Although, it may be Malta that deserves the most scrutiny at this point.

It used to be Hong Kong before it was Korea. It seems as though a lot of these blockchain companies are scrambling from jurisdiction to jurisdiction in search of a haven — Which is weird, because you would think that 100% legitimate exchanges with 100% legitimate business practices that are making billions (according to CZ), would have absolutely zero trouble just simply becoming regulatory compliant.

I mean, it’s not like these governments are saying crypto is banned (they aren’t; I checked). They’re just asking for some regulations to be followed.

The fact that the response to that is to move your base of operations to an entirely different geographic region is baffling to me; unless you’re doing things you know you’d be punished for under regulatory law.

But hey, what would I know? Just a theory.

More Interesting Observations

Just another interesting observation on $BTC.

Correction_: That’s not a spike in the amount of Bitcoin purchased, that’s just a spike in the volume of Bitcoin traded_ ^^ From what I’m seeing, it seems obvious that Japanese Yen is used to pump up the markets and Bitcoin is dumped back into Tether.

In my opinion Tether isn’t being used to pump up the bitcoin markets, that’s the job of the Japanese Yen. It appears that Tether is being used to wash that Japanese Yen into U.S. currency once the Bitcoin is dumped after being pumped.

I’m like 90% certain of that theory above. I’m eager to put this research out actually.
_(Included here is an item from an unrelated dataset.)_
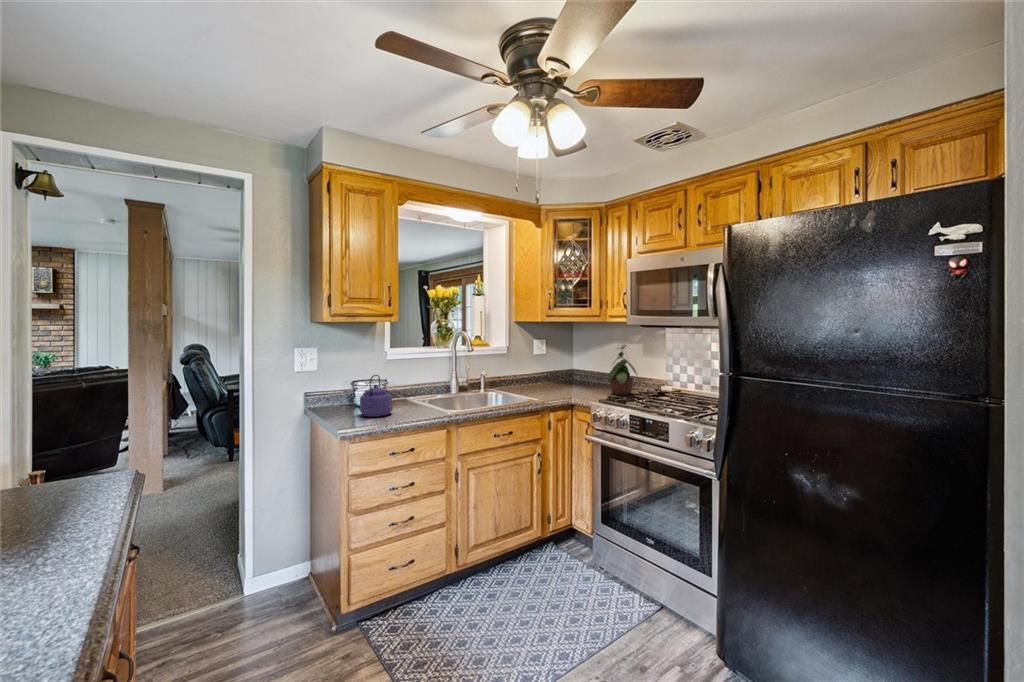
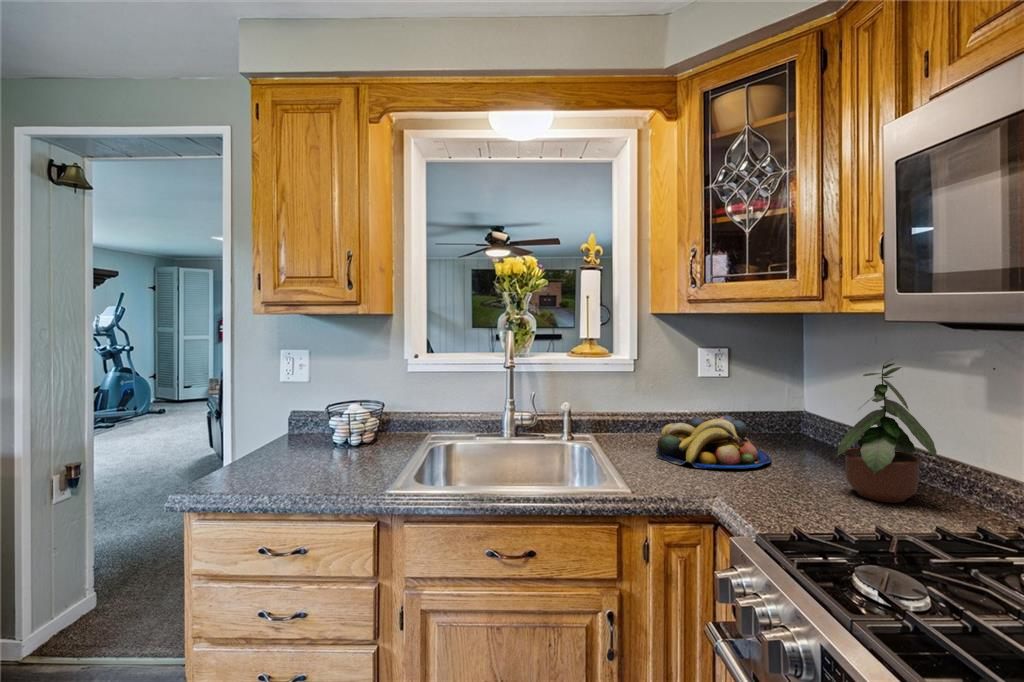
fruit bowl: none [528,371,578,394] -> present [656,415,771,469]
kettle: present [360,375,393,417] -> none [257,399,335,473]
At first, my interest was just in looking at the various months of performance for Bitcoin and traditional markets (spoiler alert: September is the absolute worst; bar none and October is the most volatile but has ended more bear markets than its started), and I needed to justify why I was using U.S. markets, so I looked up stats to try to back up that theory and I landed down this rabbit hole.

Another Interesting Observation

During the price run in July 2018 (just last month), the volume of Bitcoin trades w Japanese Yen spiked through the roof.

That number dropped off of a cliff come July 31st.

Tether’s numbers simultaneously jumped up. There’s almost an inverse relationship between the two (at times).

However, the activity of Tether moves independently of the USD (the damn currency it’s supposed to be pegged to and based upon…)

Price fell off a cliff the same day the Japanese Yen volume dried up.

This is a full 7–8 days before the Van Eck ETF delay news came by the way.

I know these aren’t the price charts that everyone is looking for, but I be damned if this information isn’t a whole LOT more important than any price chart that I can throw up here.

I can’t yell fire on this yet, but there’s a whole hell of a lot of smoke in the room right now.

Conclusion

In my opinion, when Tether is dominating the volume traded among all other currencies, it should be expected the market is dumping heavily. and when the Yen is gaining dominance over the market (hitting the #1 spot), it seems like the market is accumulating heavily.

Now, it’s possible this isn’t coordinated at all; but if this was choreography, it would bring a tear to the most ardent critic’s eye.

Now, it’s possible this isn’t coordinated at all; but if this was choreography, it would bring a tear to the most ardent critic’s eye.